Until Environment Canterbury can get its act together not only is it screwing the rate/tax and farepayers paying for this system, delivering half the service quality it could be for the same money  and driving potential customers away, it also makes any possibility of  (reliable) transfer stations slightly ludicrous. Why would anyone trust transferring between routes that run only two or three minutes apart? Or that can leave one standing at a transfer point for 34 minutes (or longer) between buses. .

SOME MORE FIGURES

This piece of Main North Road is a stretch of road that sees about 25 or more buses in each direction per hour, The Orbiter every ten minutes and about seven or eight others to multiple northern areas including the "express" Northern Star buses to Rangiora and The Comet to the Airport.

In the period 3pm -6pm, even allowing that many buses are still running very low in patronage following the earthquake dusruptions  and the closure of much of the CBD, this probably amounts to at least a 1000 passengers spread across 75 northbound buses.

Let us say enhancing bus lanes and traffic signal patterns at this area (notably the intersection with Langdons Road) could save, say, on average 1.5 minutes, or 1500 minutes of passenger time lost per business evening (= 25 hours per night, or 175 hours per working week or roughly 8750 hours per year. I am not including the, say,  20% of the time outside the 3pm - 6pm period, such as Saturday mornings where time could also be saved so this probably a very conservartive figure.

Of course, making buses not only faster, but felt as faster, does much to spur patronage. As well the city's steady revival will significantly spur patronage and it might be more realistic to say delays at this intersection cost bus commuters an expected 10,000 hours per year increasing to 30,000 hours per year in the next ten years as bus services fill up again.

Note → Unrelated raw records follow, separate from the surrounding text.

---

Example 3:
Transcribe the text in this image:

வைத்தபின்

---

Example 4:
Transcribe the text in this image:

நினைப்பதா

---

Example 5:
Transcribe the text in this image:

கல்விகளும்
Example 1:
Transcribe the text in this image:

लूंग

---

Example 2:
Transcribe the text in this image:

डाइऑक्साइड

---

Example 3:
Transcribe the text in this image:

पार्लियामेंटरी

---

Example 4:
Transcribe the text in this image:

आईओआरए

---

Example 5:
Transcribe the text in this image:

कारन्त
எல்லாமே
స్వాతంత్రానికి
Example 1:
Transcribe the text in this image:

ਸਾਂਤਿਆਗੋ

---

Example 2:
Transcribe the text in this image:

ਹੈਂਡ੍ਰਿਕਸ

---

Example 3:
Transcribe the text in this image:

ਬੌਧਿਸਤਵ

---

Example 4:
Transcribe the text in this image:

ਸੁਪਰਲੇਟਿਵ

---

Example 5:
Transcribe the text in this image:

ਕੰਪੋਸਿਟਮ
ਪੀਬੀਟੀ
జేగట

The delay in queues can also tilt the balance in favour of car usage instead for those that have  or choose this option. Let us say the Papanui/Main North Road chokepoints contributes to the loss of the potential weekly patronage of 300 individuals who commute to work or tertiary study  etc each working day, averaging 10 trips per week (45 weeks per year - allowing annual holidays, statuary holidays and sickness). These are  patrons who tried the service but decide against bus use because of perceived slowness and  the Papanui-Northlands chokepoint is the image that most commonly springs  to  their minds when they tell others why they decided to buy or use  a car instead. This prepresents loss of potential 3000 trips per week times 45 weeks a year = 158,400 passenger trips per year or (Metrocard) revenue of  $138,000, one zone users only counted. 

These figures are purely hypothetical but you can probably get the ghist!!

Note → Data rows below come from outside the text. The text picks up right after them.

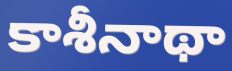
కాశీనాథా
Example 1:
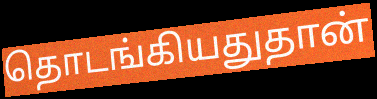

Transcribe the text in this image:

தொடங்கியதுதான்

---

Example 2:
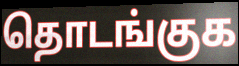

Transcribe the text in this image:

தொடங்குக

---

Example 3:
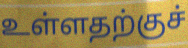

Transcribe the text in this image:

உள்ளதற்குச்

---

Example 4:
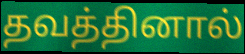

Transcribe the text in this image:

தவத்தினால்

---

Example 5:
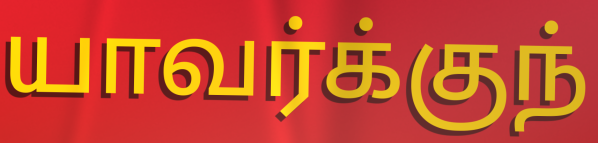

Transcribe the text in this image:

யாவர்க்குந்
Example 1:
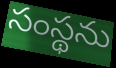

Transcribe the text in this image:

సంస్థను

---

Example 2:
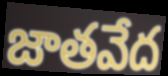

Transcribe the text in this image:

జాతవేద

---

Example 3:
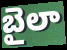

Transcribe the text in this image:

బైలా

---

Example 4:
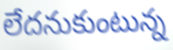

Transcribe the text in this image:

లేదనుకుంటున్న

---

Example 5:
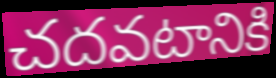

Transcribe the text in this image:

చదవటానికి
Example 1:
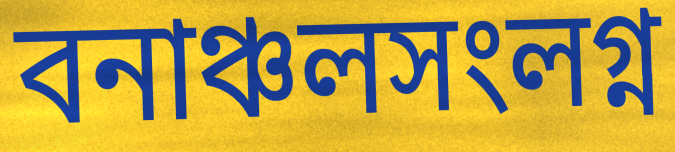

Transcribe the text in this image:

বনাঞ্চলসংলগ্ন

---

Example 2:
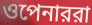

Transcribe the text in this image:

ওপেনাররা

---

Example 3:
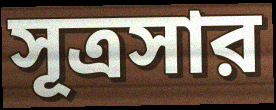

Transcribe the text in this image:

সূত্রসার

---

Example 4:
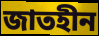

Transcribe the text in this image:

জাতহীন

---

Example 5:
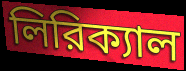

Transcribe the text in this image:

লিরিক্যাল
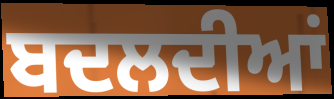
ਬਦਲਦੀਆਂ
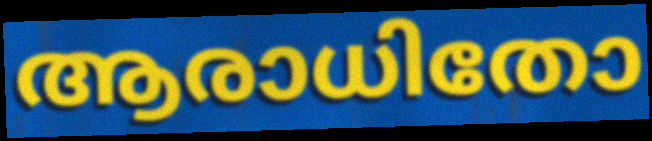
ആരാധിതോ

The battle to move buses from the back of the queue into the fastest and smartest way to get around the city is fought and won in seconds and minutes. Not least because if route gets to point A on time every working night, then passengers can transfer to bus B at the same location 10 minutes later. Which means predictability, reliability, easy to memorise travel patterns, journey options expanding exponentially.

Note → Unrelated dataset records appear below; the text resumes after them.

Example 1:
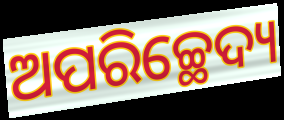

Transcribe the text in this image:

ଅପରିଚ୍ଛେଦ୍ୟ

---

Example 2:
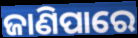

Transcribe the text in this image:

ଜାଣିପାରେ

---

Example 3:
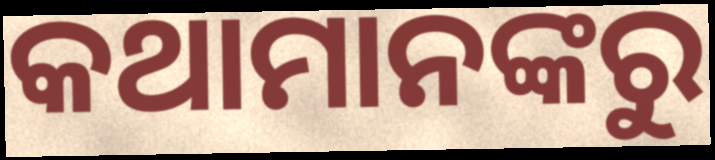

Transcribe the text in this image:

କଥାମାନଙ୍କରୁ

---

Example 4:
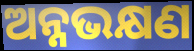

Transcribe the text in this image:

ଅନ୍ନଭକ୍ଷଣ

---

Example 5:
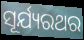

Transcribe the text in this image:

ସୂର୍ଯ୍ୟରଥର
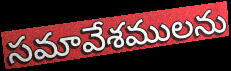
సమావేశములను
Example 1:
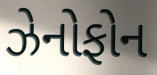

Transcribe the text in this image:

ઝેનોફોન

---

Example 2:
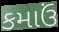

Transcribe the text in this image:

કમાઉં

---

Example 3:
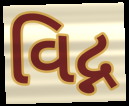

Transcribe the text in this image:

વિદ્ન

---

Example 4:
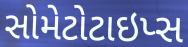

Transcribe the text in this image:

સોમેટોટાઇપ્સ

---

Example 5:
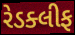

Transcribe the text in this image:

રેડક્લીફ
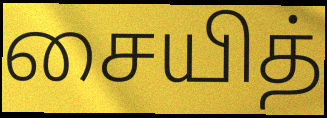
சையித்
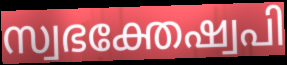
സ്വഭക്തേഷ്വപി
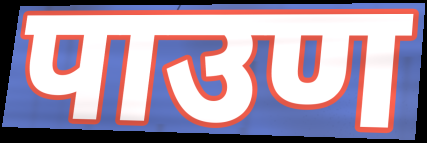
पाउण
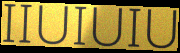
IIUIUIU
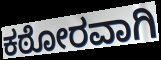
ಕಠೋರವಾಗಿ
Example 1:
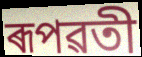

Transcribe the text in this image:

ৰূপৱতী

When buses employ modern technology and are supported by local authorities and good scheduling they can cut  the perception that buses only travel in one direction A to B, or K to S, rather than every service inherently  takes you in every direction.

Although we often hear about how buses are subsidised we never hear about the real cost or costs that can be estimated of parking or Council's inaction or merely making token gestures towards public transport.

Why should ratepayers, taxpayers and bus users combined spend a whopping $68 million per year on a bus service that can't even deliver quality services on time, because Council will not create the necessary infrastructure. Is the real cost in lost status and effectiveness and patronage of buses into the tens of thousands.

If indeed we lose $138,000 of bus income, from this congestion point (one of about 20 around Christchurch) what is the real cost of subsidising those two or three car parks that make a clear run between two stops impossible, as shown by the placement of the carparks in the photo above? $10-20,000 per year?